上述したように、内燃機関本体100が低速‐高負荷以外の状態の場合、図8に示すように、吸入空気の温度は比較的低いか適正の範囲である。よって、熱交換装置250は、この場合に吸入空気よりも低温である冷却用空気と冷却用空気とを熱交換させる必要がない。
ファン252の回転速度低下させる、または停止させることにより、熱交換装置250は、冷却用空気と吸入空気との熱交換を抑制する。これにより、熱交換装置250は、ファン252が駆動するのに必要とするエネルギーの消費を抑制できる。なお、ファン252は、例えば車両が備えるバッテリから駆動力を得る。そして、前記バッテリは内燃機関本体100が出力する動力によって充電される。よって、熱交換装置250は、ファン252が駆動するのに必要とするエネルギーの消費を抑制することにより、結果として内燃機関本体100の出力損失を抑制できる。
図13は、車両の速度と内燃機関本体の負荷とに基づいて決定される制御内容を場合分けして示す図表である。図13は、上記の制御内容と作用と効果とをまとめて示す。図13に示すように、低速‐低負荷の場合、吸入空気の温度は、適正温度よりも低い。よって、モータ回転速度変更部273はファン252のエネルギー消費の抑制を重視し、ファン252の回転速度を低下、またはファン252を停止する。これにより、熱交換装置250は、内燃機関本体100の出力損失を抑制できる。

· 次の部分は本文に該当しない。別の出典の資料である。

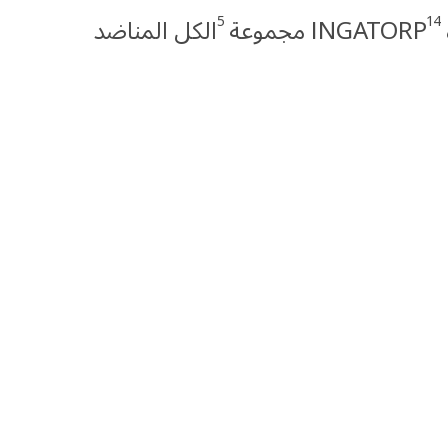
5
14
INGATORP مجموعة
الكل المناضد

低速‐中負荷の場合、吸入空気の温度は、適正温度である。よって、モータ回転速度変更部273はファン252によるエネルギー消費を抑制すべくファン252の回転速度を低下、またはファン252を停止する。これにより、熱交換装置250は、内燃機関本体100の出力損失を抑制できる。
低速‐高負荷の場合、吸入空気の温度は、適正温度よりも高い。よって、モータ回転速度変更部273は冷却用空気通路251及びファン252による熱交換を重視し、ファン252の回転速度を上昇させる。これにより、冷却用空気と吸入空気との熱交換が促進される。よって、吸入空気は、熱交換装置250によって冷却される。これにより、熱交換装置250は、低速‐高負荷状態での図1に示す筒内燃焼空間103に供給される酸素量の低下を抑制できる。よって、熱交換装置250は、内燃機関本体100の出力の低下を抑制できる。
高速‐低負荷の場合、吸入空気の温度は、適正温度よりも低い。よって、モータ回転速度変更部273はファン252のエネルギー消費の抑制を重視し、ファン252の回転速度を低下、またはファン252を停止する。これにより、熱交換装置250は、内燃機関本体100の出力損失を抑制できる。
高速‐中負荷、または高速‐高負荷の場合、吸入空気の温度は、適正温度である。よって、モータ回転速度変更部273はファン252によるエネルギー消費を抑制すべくファン252の回転速度を低下、またはファン252を停止する。これにより、熱交換装置250は、内燃機関本体100の出力損失を抑制できる。